On Wednesday, Florida’s Fourth District Court of Appeal issued an opinion concerning the prerequisites for bringing bad faith claims in Florida.  In an en banc ruling, the Court held in Cammarata v. State Farm Florida Ins. Co., 2014 WL 4327948 (Fla.Dist.Ct.App., Sept. 3, 2014) that once coverage liability and the extent of damages under an insurance policy have been determined, a bad faith action has accrued even if there has yet to be any finding of breach of contract liability.

The case arose from a claim dispute between Joseph and Judy Cammarata and their property insurer regarding coverage for repairs for Hurricane Wilma damages their home.  After the claim was initially denied, the parties agreed to proceed with an appraisal of the loss pursuant to the contractual appraisal process provided for in the policy.  After the parties’ appraisers came up with different damage estimates, the insurer agreed to an estimate reached by the court-appointed neutral umpire, and it paid that amount less the deductible.  The policyholders then sued the insurer for bad faith failure to settle the claim.

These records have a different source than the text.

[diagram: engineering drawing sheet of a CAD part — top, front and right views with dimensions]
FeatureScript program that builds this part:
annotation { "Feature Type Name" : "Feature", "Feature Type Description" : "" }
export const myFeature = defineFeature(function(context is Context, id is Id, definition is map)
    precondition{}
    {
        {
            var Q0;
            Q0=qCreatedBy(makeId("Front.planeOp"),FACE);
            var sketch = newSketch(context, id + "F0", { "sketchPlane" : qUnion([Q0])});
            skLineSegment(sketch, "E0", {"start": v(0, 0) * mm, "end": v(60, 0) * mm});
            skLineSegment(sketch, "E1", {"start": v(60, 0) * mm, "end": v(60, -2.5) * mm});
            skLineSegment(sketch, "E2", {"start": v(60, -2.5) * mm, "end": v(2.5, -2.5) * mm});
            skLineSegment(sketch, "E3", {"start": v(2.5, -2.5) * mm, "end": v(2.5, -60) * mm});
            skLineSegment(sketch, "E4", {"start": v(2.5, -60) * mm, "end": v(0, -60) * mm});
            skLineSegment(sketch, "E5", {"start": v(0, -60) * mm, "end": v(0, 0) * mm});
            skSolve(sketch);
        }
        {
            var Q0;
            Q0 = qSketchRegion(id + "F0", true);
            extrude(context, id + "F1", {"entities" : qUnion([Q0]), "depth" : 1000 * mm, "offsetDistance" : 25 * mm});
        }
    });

The insurer won summary judgment in trial court based on the Fourth District’s 2012 ruling in Lime Bay Condominium Inc. v. State Farm Florida Ins. Co., 94 So.3d 698 (Fla.Dist.Ct.App. 2012), which held that a bad faith action was not ripe until an insured had proven that the insurer breached the contract.  In its recent decision, however, the Fourth District reversed the summary judgment and reinstated the bad faith action, finding that an appraisal award was tantamount to the “favorable resolution” necessary to proceed with a bad faith action per Florida Supreme Court precedent.  The decision required the Fourth District Court of Appeal to recede from its earlier Lime Bay ruling.

In a specially concurring opinion, Judge Jonathan Gerber expressed concern that the ruling would permit insureds to file bad faith claims any time that there is a disputed claim and an insurer ultimately pays more than it initially offered.  He suggested that this “slippery slope” would have to be resolved by the Florida Legislature.